To Robin’s annoyance, Darah ordered her to soak her hands in cold water while she arranged Robin’s hair, carefully braiding the strands into a delicate coil that perched on Robin’s head with more grace than the girl probably deserved. In spite of the scolding, Darah appeared to be in a very good mood. She was even humming quietly under her breath.

It was her queerly buoyant demeanor that prompted Robin to ask, “Do you know what surprise my father has planned for me?”

Darah sputtered, nearly dropping her comb. “I would not presume to know any of Sir Locksley’s plans. Now try this on.” Without waiting for an answer, Darah pulled a gown over Robin’s head, expertly avoiding her hair. Robin shrugged into its folds with ill grace. She had a feeling that Darah wasn’t telling her the truth.
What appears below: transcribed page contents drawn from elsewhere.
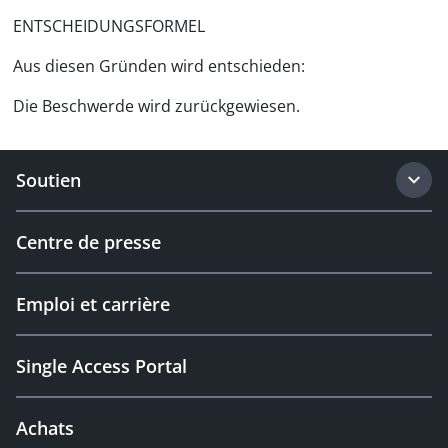
ENTSCHEIDUNGSFORMEL
Aus diesen Gründen wird entschieden:
Die Beschwerde wird zurückgewiesen.
Soutien
Centre de presse
Emploi et carrière
Single Access Portal
Achats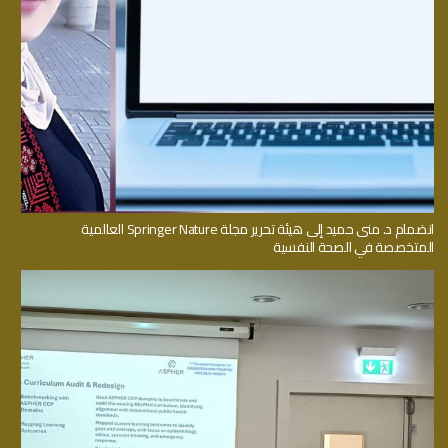
انضمام د. منى حميد إلى هيئة تحرير مجلة Springer Nature العالمية
المتخصصة في الصحة النفسية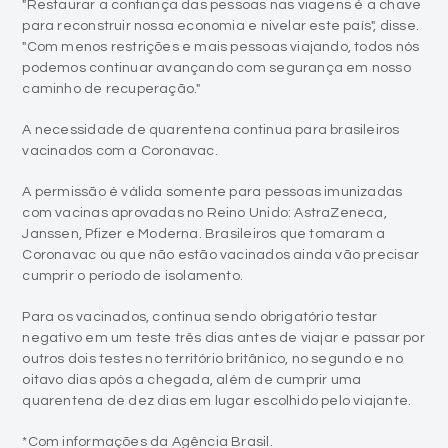
"Restaurar a confiança das pessoas nas viagens é a chave
para reconstruir nossa economia e nivelar este país", disse.
"Com menos restrições e mais pessoas viajando, todos nós
podemos continuar avançando com segurança em nosso
caminho de recuperação."
A necessidade de quarentena continua para brasileiros
vacinados com a Coronavac.
A permissão é válida somente para pessoas imunizadas
com vacinas aprovadas no Reino Unido: AstraZeneca,
Janssen, Pfizer e Moderna. Brasileiros que tomaram a
Coronavac ou que não estão vacinados ainda vão precisar
cumprir o período de isolamento.
Para os vacinados, continua sendo obrigatório testar
negativo em um teste três dias antes de viajar e passar por
outros dois testes no território britânico, no segundo e no
oitavo dias após a chegada, além de cumprir uma
quarentena de dez dias em lugar escolhido pelo viajante.
*Com informações da Agência Brasil.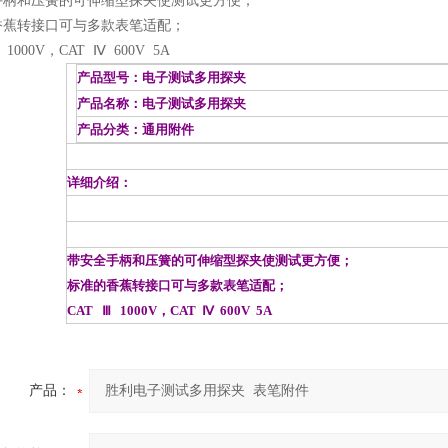
手柄和压簧的可伸缩型探夹使测试更方便；
香蕉转接口可与多款表笔适配；
 1000V，CAT Ⅳ 600V 5A
产品型号：电子测试多用探夹
产品名称：电子测试多用探夹
产品分类：通用附件
详细介绍：
带安全手柄和压簧的可伸缩型探夹使测试更方便；
标准的香蕉转接口可与多款表笔适配；
CAT Ⅲ 1000V，CAT Ⅳ 600V 5A
产品：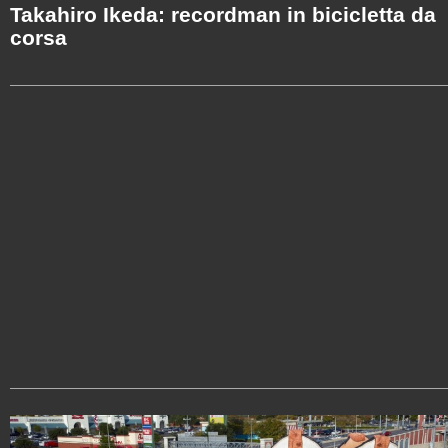
Takahiro Ikeda: recordman in bicicletta da
corsa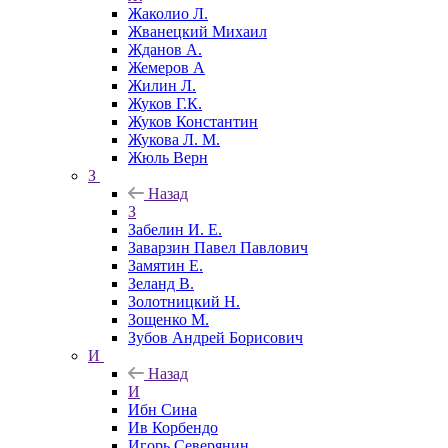
Жаколио Л.
Жванецкий Михаил
Жданов А.
Жемеров А
Жилин Л.
Жуков Г.К.
Жуков Константин
Жукова Л. М.
Жюль Верн
З
Назад
З
Забелин И. Е.
Заварзин Павел Павлович
Замятин Е.
Зеланд В.
Золотницкий Н.
Зощенко М.
Зубов Андрей Борисович
И
Назад
И
Ибн Сина
Ив Корбендо
Игорь Северянин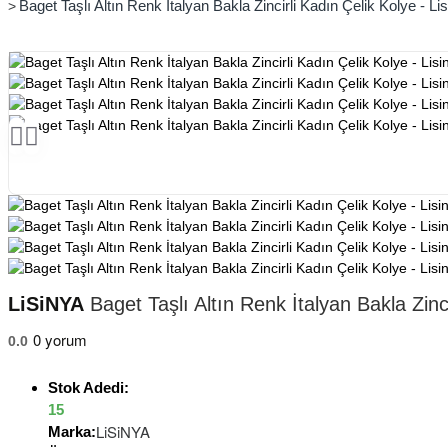
Baget Taşlı Altın Renk İtalyan Bakla Zincirli Kadın Çelik Kolye - Li
LiSiNYA
Baget Taşlı Altın Renk İtalyan Bakla Zinci
0 yorum
0.0
Stok Adedi:
15
LiSiNYA
Marka: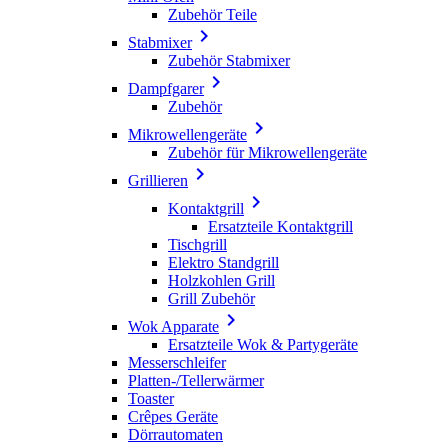
Zubehör Teile

Stabmixer
Zubehör Stabmixer

Dampfgarer
Zubehör

Mikrowellengeräte
Zubehör für Mikrowellengeräte

Grillieren

Kontaktgrill
Ersatzteile Kontaktgrill
Tischgrill
Elektro Standgrill
Holzkohlen Grill
Grill Zubehör

Wok Apparate
Ersatzteile Wok & Partygeräte
Messerschleifer
Platten-/Tellerwärmer
Toaster
Crêpes Geräte
Dörrautomaten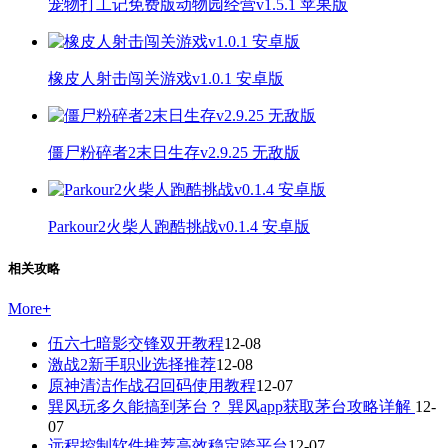
宠物打工记免费版动物园经营v1.5.1 苹果版
橡皮人射击闯关游戏v1.0.1 安卓版
僵尸粉碎者2末日生存v2.9.25 无敌版
Parkour2火柴人跑酷挑战v0.1.4 安卓版
相关攻略
More
+
伍六七暗影交锋双开教程
12-08
激战2新手职业选择推荐
12-08
原神清洁作战召回码使用教程
12-07
巽风玩多久能搞到茅台？ 巽风app获取茅台攻略详解
12-
07
远程控制软件推荐高效稳定跨平台
12-07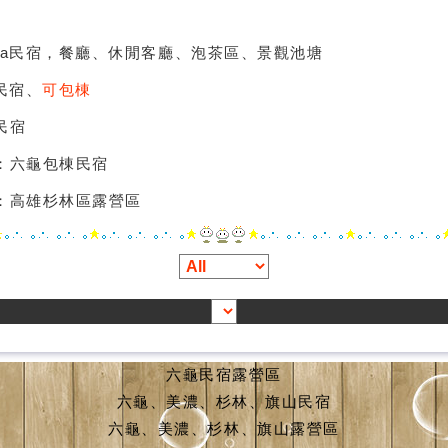
illa民宿，餐廳、休閒客廳、泡茶區、景觀池塘
a民宿、
可包棟
民宿
：六龜包棟民宿
：高雄杉林區露營區
六龜民宿露營區
六龜、美濃、杉林、旗山民宿
六龜、美濃、杉林、旗山露營區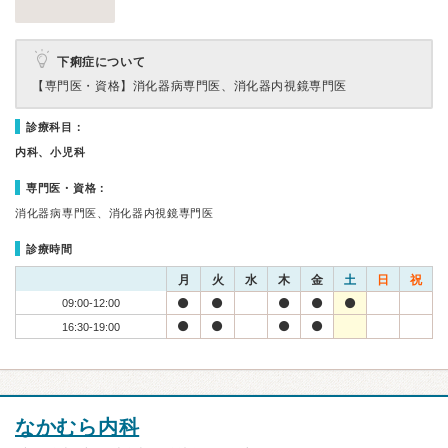
下痢症について
【専門医・資格】
消化器病専門医、消化器内視鏡専門医
診療科目：
内科、小児科
専門医・資格：
消化器病専門医、消化器内視鏡専門医
診療時間
月
火
水
木
金
土
日
祝
09:00-12:00
16:30-19:00
なかむら内科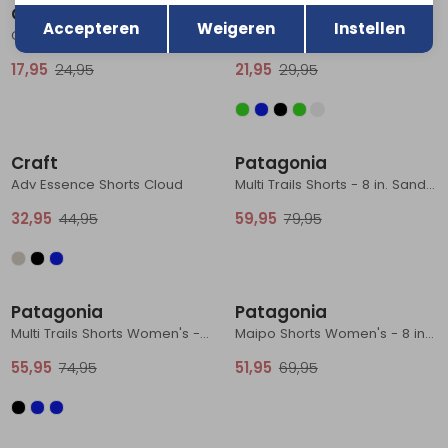
Terug
Opslaan
Craft
Craft
Accepteren
Weigeren
Instellen
Core Essence SS Tee 2 Ink Blue
Adv Essence SS Tee 2 White
17,95
24,95
21,95
29,95
Sale
Sale
Craft
Patagonia
Adv Essence Shorts Cloud
Multi Trails Shorts - 8 in. Sand Waves: Caper Green
32,95
44,95
59,95
79,95
Sale
Sale
Patagonia
Patagonia
Multi Trails Shorts Women's - 5 1/2 in. Moon Tripper: Blue Sage
Maipo Shorts Women's - 8 in. Kaleido: Black
55,95
74,95
51,95
69,95
Sale
Sale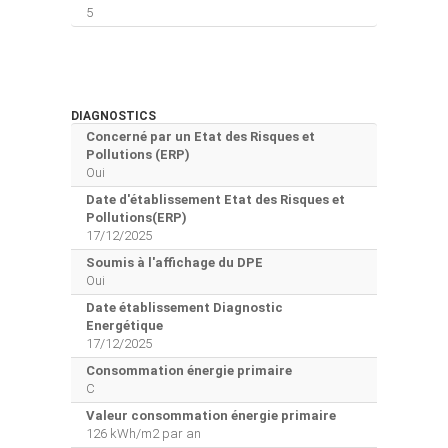
5
DIAGNOSTICS
Concerné par un Etat des Risques et
Pollutions (ERP)
Oui
Date d'établissement Etat des Risques et
Pollutions(ERP)
17/12/2025
Soumis à l'affichage du DPE
Oui
Date établissement Diagnostic
Energétique
17/12/2025
Consommation énergie primaire
C
Valeur consommation énergie primaire
126 kWh/m2 par an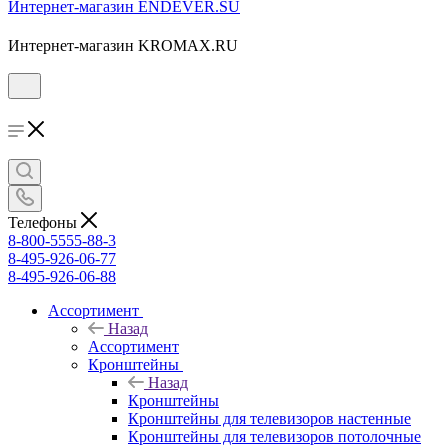
Интернет-магазин ENDEVER.SU
Интернет-магазин KROMAX.RU
Телефоны
8-800-5555-88-3
8-495-926-06-77
8-495-926-06-88
Ассортимент
Назад
Ассортимент
Кронштейны
Назад
Кронштейны
Кронштейны для телевизоров настенные
Кронштейны для телевизоров потолочные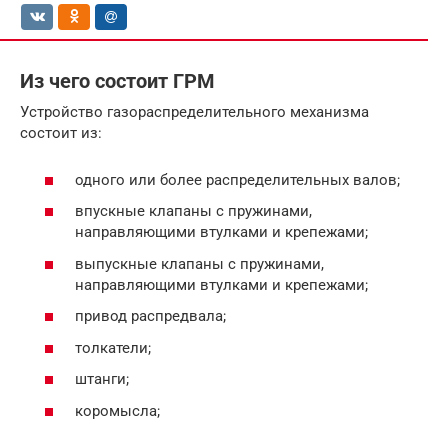
Из чего состоит ГРМ
Устройство газораспределительного механизма
состоит из:
одного или более распределительных валов;
впускные клапаны с пружинами,
направляющими втулками и крепежами;
выпускные клапаны с пружинами,
направляющими втулками и крепежами;
привод распредвала;
толкатели;
штанги;
коромысла;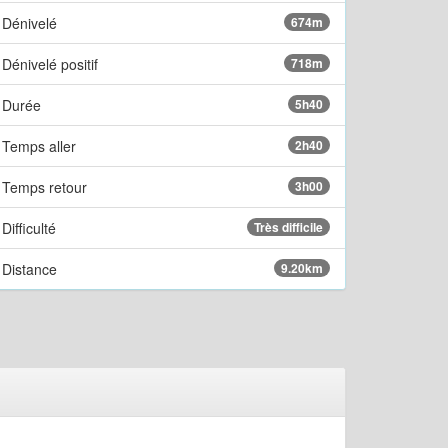
Dénivelé
674m
Dénivelé positif
718m
Durée
5h40
Temps aller
2h40
Temps retour
3h00
Difficulté
Très difficile
Distance
9.20km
Darah sighed. “Just as I thought. It is too short. Well, there’s no time to fix it now — you’ll just have to wear it like that.”

Robin turned and gazed at her reflection in the mirror. The dress was a handsome wine-red, a color that brought out the red highlights in her golden hair and the deep blue of her eyes. Its hem fell just above her ankles, and this was what had Darah so dismayed. The rest of the dress, though, was perfect. The skirts were full, the waist was narrow, and the top exposed her throat in the latest fashion.

Robin hated it.

Just then, Will poked his head into her room. “Are you ready yet?” he asked. He stepped inside, caught sight of her and whistled. “Wow, Robin, you look like a lady.” Then he ducked back out again to avoid the pillow that Robin threw at him.